Der Sommer in Europa war in diesem Jahr durchwachsen: Auf einen heißen Juli folgte ein verregneter und kühler August. Im übertragenen Sinne gilt das auch für den Euro und die Eurozone. Nachdem der 750 Milliarden Euro schwere Rettungsschirm aufgespannt worden war, hatten sich die Finanzmärkte einigermaßen beruhigt, doch nun ist die Euro-Region wieder von der Realität eingeholt worden.

Die grundlegenden Probleme der Eurozone sind keinesfalls gelöst. Zwar hat das Rettungspaket die unmittelbar bevorstehende Zahlungsunfähigkeit Griechenlands und einen Zerfall der Eurozone verhindert. Inzwischen sind jedoch die Risikoaufschläge für Staatsanleihen aus den Randstaaten der Eurozone wieder genau so hoch wie auf dem Höhepunkt der Frühjahrskrise. Die Märkte haben sich nur kurzfristig beruhigt und misstrauen der Wirksamkeit des Rettungspakets.

Mit so genannten „Stresstests“ sollte den Sommer über getestet werden, welche finanziellen Belastungen der Bankensektor im neuen Krisenfall aushalten würde, sprich, wie viel neues Kapital benötigt wird, um vergleichbare Finanzkrisen wie die letzte unbeschadet zu überstehen. Der Stresstest wurde gemacht. Das Resultat war nicht überzeugend. Denn der festgestellte Gesamtkapitalbedarf aller Banken wurde sehr schnell nach Veröffentlichung der Daten vom Kapitalbedarf einer einzigen Bank übertroffen. Offensichtlich war der Stresstest viel zu lasch, sprich mit zu weichen Kriterien, durchgeführt worden.

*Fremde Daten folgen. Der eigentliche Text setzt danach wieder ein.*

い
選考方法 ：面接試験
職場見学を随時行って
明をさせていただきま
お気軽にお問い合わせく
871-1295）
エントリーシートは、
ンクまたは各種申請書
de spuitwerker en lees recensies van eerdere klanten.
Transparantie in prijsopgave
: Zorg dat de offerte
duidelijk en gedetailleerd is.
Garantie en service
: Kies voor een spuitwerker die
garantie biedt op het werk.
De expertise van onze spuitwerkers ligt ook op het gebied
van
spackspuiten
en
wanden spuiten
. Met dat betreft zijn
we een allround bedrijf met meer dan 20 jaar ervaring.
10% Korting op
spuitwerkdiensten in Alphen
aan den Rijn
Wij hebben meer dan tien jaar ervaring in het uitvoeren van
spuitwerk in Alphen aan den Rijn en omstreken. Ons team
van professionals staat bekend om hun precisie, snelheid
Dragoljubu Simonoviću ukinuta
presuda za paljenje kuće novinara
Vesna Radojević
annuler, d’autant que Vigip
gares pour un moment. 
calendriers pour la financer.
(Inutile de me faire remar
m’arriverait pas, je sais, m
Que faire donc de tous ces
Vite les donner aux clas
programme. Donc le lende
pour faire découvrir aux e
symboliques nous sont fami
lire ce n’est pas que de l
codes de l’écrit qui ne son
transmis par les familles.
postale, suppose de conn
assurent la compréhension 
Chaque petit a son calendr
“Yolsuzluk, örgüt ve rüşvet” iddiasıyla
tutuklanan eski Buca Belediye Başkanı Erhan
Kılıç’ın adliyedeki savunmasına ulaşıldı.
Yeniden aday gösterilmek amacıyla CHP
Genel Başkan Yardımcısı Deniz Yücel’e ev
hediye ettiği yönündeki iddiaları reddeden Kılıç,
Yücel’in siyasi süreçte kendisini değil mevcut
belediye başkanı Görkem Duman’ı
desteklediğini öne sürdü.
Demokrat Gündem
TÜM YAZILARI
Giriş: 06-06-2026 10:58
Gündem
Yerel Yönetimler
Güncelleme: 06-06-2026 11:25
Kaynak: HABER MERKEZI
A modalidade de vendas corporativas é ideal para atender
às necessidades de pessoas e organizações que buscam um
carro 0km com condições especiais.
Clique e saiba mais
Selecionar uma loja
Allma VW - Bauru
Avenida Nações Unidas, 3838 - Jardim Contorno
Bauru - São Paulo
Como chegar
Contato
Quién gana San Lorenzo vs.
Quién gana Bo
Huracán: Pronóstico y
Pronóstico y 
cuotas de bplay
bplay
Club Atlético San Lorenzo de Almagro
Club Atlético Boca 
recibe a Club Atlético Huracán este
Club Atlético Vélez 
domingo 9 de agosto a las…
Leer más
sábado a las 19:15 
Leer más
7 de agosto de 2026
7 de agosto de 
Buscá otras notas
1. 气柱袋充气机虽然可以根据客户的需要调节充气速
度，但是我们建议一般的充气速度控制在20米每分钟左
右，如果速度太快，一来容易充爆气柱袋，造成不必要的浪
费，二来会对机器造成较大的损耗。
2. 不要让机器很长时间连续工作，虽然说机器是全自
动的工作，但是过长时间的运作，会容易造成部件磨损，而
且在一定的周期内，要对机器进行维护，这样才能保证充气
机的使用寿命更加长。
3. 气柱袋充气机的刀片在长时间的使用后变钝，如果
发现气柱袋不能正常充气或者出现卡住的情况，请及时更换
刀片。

Viele Politiker beruhigen sich im Moment auch damit, dass das Bruttoinlandsprodukt (BIP) in den ersten beiden Quartalen im Durchschnitt der Eurozone wieder kräftig gestiegen ist, darunter besonders stark in Deutschland. Doch in den südlichen Randstaaten der Eurozone sieht das ganz anders aus. Dort wächst das BIP entweder nur sehr mickrig oder gar nicht. Die notwendige Sanierung der Staatsfinanzen ist ohne ein kräftiges Wirtschaftswachstum mit entsprechend höheren Steuereinnahmen kaum zu schaffen. Allein durch Verringern der Ausgaben ist der Staatshaushalt wohl nicht wieder ins Lot zu bringen, zumal sich in den südlichen Eurostaaten gegen die Sparpolitik der Regierungen bei den Betroffenen heftiger Widerstand entwickelt hat.

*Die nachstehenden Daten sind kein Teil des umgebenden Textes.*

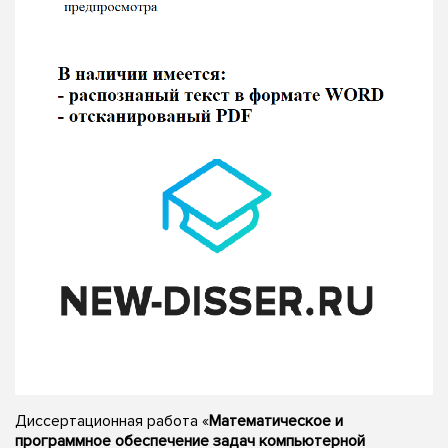
Диссертационная работа «
Математическое и
программное обеспечение задач компьютерной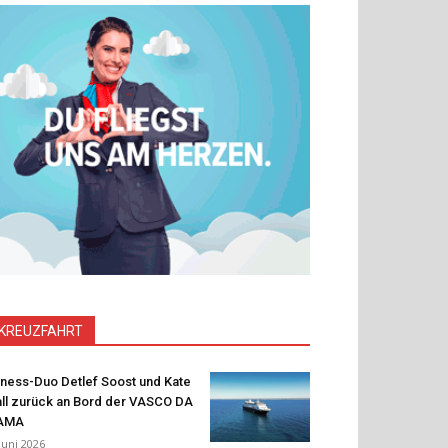
KREUZFAHRT
tness-Duo Detlef Soost und Kate
ll zurück an Bord der VASCO DA
AMA
 Juni 2026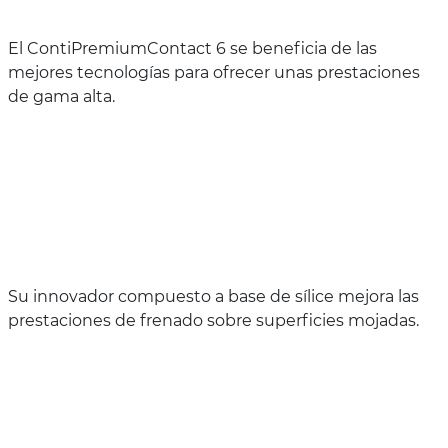
El ContiPremiumContact 6 se beneficia de las
mejores tecnologías para ofrecer unas prestaciones
de gama alta.
Su innovador compuesto a base de sílice mejora las
prestaciones de frenado sobre superficies mojadas.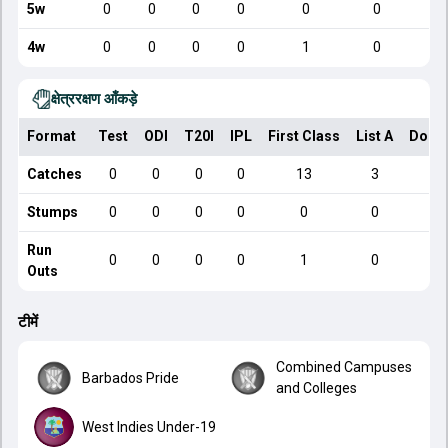
5w
0
0
0
0
0
0
4w
0
0
0
0
1
0
क्षेत्ररक्षण आँकड़े
Format
Test
ODI
T20I
IPL
First Class
List A
Dome
Catches
0
0
0
0
13
3
Stumps
0
0
0
0
0
0
Run
0
0
0
0
1
0
Outs
टीमें
Combined Campuses
Barbados Pride
and Colleges
West Indies Under-19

Konjunkturspritzen, die in der Eurozone (und nicht nur dort) in den letzten beiden Jahren die Produktion einigermaßen am Laufen gehalten haben, werden nun durch umfassende Sparpakete abgelöst. Das muss auf Dauer die Nachfrage reduzieren, das Wachstumstempo des BIPs drücken und wieder Pessimismus aufkommen lassen. Die Probleme existieren unverändert weiter: hohe Haushaltsdefizite und im Verlauf von vielen Jahren aufgebaute Schulden. Ebenso problematisch sind die Zahlungsbilanzdefizite und die vielerorts hohen privaten Schulden. Angesichts schwacher Regierungen und massiver öffentlicher Proteste gegen Sparmaßnahmen und grundlegende Reformen kann man hinsichtlich der Lösung der Probleme pessimistisch sein.

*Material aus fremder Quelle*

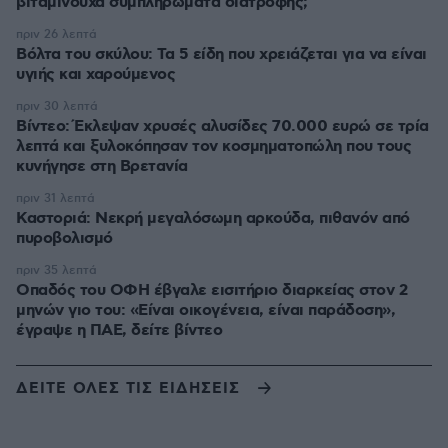
βιταμινούχα συμπληρώματα διατροφής;
πριν 26 λεπτά
Βόλτα του σκύλου: Τα 5 είδη που χρειάζεται για να είναι
υγιής και χαρούμενος
πριν 30 λεπτά
Βίντεο: Έκλεψαν χρυσές αλυσίδες 70.000 ευρώ σε τρία
λεπτά και ξυλοκόπησαν τον κοσμηματοπώλη που τους
κυνήγησε στη Βρετανία
πριν 31 λεπτά
Καστοριά: Νεκρή μεγαλόσωμη αρκούδα, πιθανόν από
πυροβολισμό
πριν 35 λεπτά
Οπαδός του ΟΦΗ έβγαλε εισιτήριο διαρκείας στον 2
μηνών γιο του: «Είναι οικογένεια, είναι παράδοση»,
έγραψε η ΠΑΕ, δείτε βίντεο
ΔΕΙΤΕ ΟΛΕΣ ΤΙΣ ΕΙΔΗΣΕΙΣ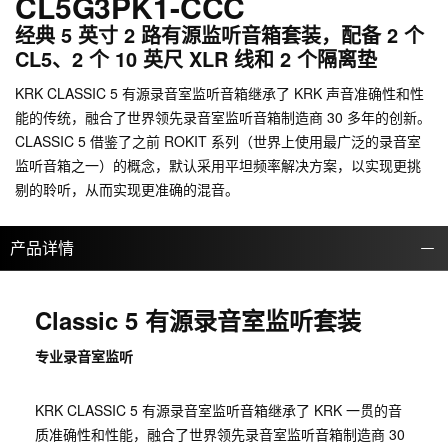
CL5G3PK1-CCC
经典 5 英寸 2 路有源监听音箱套装，配备 2 个
CL5、2 个 10 英尺 XLR 线和 2 个隔离垫
KRK CLASSIC 5 有源录音室监听音箱继承了 KRK 声音准确性和性
能的传统，融合了世界领先录音室监听音箱制造商 30 多年的创新。
CLASSIC 5 借鉴了之前 ROKIT 系列（世界上使用最广泛的录音室
监听音箱之一）的概念，默认采用平坦频率解决方案，以实现更挑
剔的聆听，从而实现更准确的混音。
产品详情
Classic 5 有源录音室监听套装
专业录音室监听
KRK CLASSIC 5 有源录音室监听音箱继承了 KRK 一贯的音
质准确性和性能，融合了世界领先录音室监听音箱制造商 30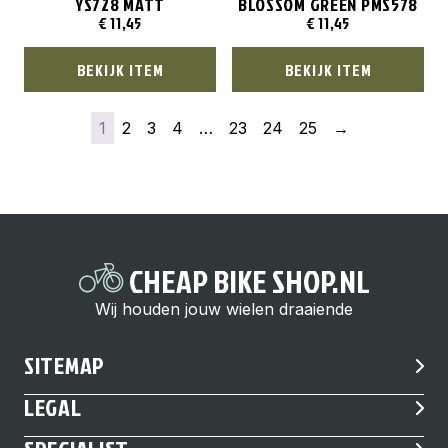
YS728 MATT
BLOSSOM GREEN PMS578
€
11,45
€
11,45
BEKIJK ITEM
BEKIJK ITEM
1
2
3
4
…
23
24
25
→
CHEAP BIKE SHOP.NL
Wij houden jouw wielen draaiende
SITEMAP
LEGAL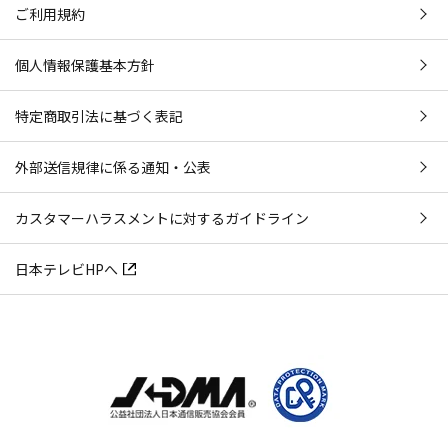
ご利用規約
個人情報保護基本方針
特定商取引法に基づく表記
外部送信規律に係る通知・公表
カスタマーハラスメントに対するガイドライン
日本テレビHPへ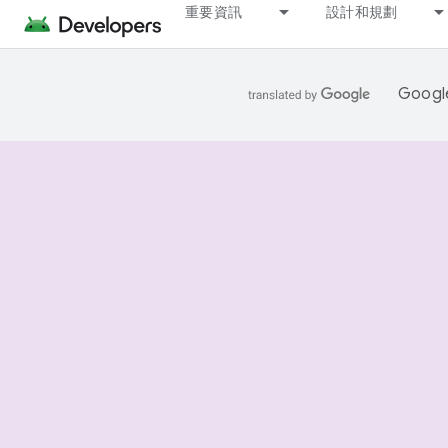
重要資訊
設計和規劃
Goo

Früher oder später (je später, umso problematischer) wird sich die Eurozone entscheiden müssen: Entweder weiterwursteln wie bisher, sprich die Zahlungsunfähigkeit Griechenlands nicht anerkennen und eine Restrukturierung seiner Schulden weiter hinauszuschieben und dazu die Eurozone in eine so nicht gewollte und auch völlig falsche Transferzone (einer bezahlt die Schulden der anderen) zu verwandeln oder einen harten Schnitt zu machen. Sollte der erste Weg gewählt werden, ist wohl ein Auseinanderbrechen der bisherigen Eurozone unvermeidlich. Im Moment stehen die Signale aber in die zweite Richtung. Der IWF will harte Stresstests zur Pflicht machen, und die europäischen Finanzminister haben sich auf eine Verschärfung des Stabilitätspaktes geeinigt. Bisher allerdings erst sehr prinzipiell und noch unverbindlich.